Major Muscles and Actions Involved in the Bent-Over Dumbbell Row
Posted by Allen Continanza on December 04, 2020 . 0 Comments
The bent-over dumbbell row with both the neutral and pronated grips is a good substitute for the seated row for developing almost all of the back musculature. In this exercise you do not have to contend with the upper body moving forward and back.
Variant 1: Neutral grip
This variant involves shoulder joint extension, in which the lower pectoralis major, the lower latissimus dorsi, and the teres major participate. The action is assisted by the posterior deltoid. In this action your elbows move from a position in front of your body down and back until they are behind your trunk.
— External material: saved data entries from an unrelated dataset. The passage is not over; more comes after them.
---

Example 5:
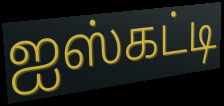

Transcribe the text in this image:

ஐஸ்கட்டி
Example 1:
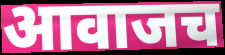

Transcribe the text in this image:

आवाजच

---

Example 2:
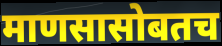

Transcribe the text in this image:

माणसासोबतच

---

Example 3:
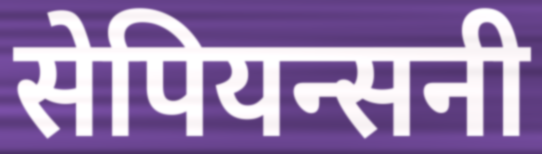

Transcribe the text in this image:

सेपियन्सनी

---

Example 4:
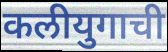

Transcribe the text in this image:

कलीयुगाची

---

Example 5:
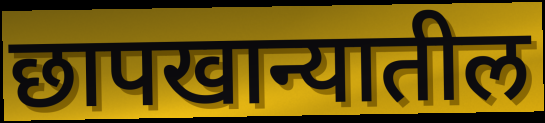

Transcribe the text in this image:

छापखान्यातील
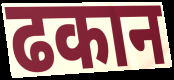
ढकान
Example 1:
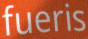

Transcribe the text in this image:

fueris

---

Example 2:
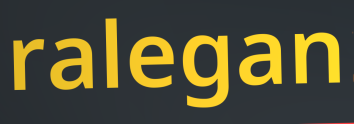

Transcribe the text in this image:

ralegan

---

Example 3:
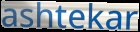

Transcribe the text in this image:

ashtekar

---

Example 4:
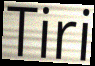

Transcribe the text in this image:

Tiri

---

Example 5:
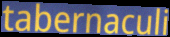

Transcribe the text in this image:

tabernaculi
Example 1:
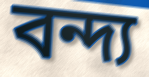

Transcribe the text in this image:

বন্দ্য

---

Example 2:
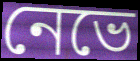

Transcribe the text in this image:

নেভে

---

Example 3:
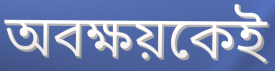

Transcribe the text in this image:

অবক্ষয়কেই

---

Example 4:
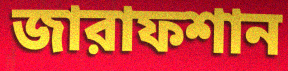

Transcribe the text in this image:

জারাফশান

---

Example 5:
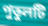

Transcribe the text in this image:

পুতুলটি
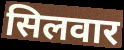
सिलवार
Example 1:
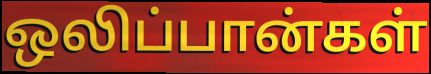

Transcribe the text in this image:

ஒலிப்பான்கள்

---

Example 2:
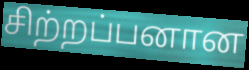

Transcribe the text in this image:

சிற்றப்பனான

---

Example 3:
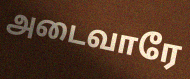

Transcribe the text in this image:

Downward rotation and adduction of the scapulae occur in the shoulder girdle when your arms go beyond the level of your back. In this action the lower edges of the scapulae turn inward toward the spine while the upper edges of the scapulae are turned outward on an axis through the center of each scapula when viewed from the rear. As your arms go back past your body, both scapulae move in closer to one another and to the spine.
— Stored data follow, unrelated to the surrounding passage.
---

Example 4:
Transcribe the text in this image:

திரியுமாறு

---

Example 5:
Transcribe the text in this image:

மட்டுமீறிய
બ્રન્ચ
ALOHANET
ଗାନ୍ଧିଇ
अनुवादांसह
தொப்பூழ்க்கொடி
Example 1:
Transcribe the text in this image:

Variant 2: Pronated grip variant
In this variant the basic action is different from the neutral grip variant. It involves the posterior deltoid, the teres minor, and the infraspinatus in shoulder joint horizontal extension. In this action your arms travel in a horizontal plane (to the body) from a position in front of your body out to the sides and behind your trunk.
In the shoulder girdle the middle trapezius and rhomboid muscles are involved in scapula (shoulder girdle) adduction. In this action the scapulae move from an out-to-the-sides position on the rib cage to close to the spine. In essence, they slide in toward one another and the spine. The arm actions are basically the same as in the neutral grip variant.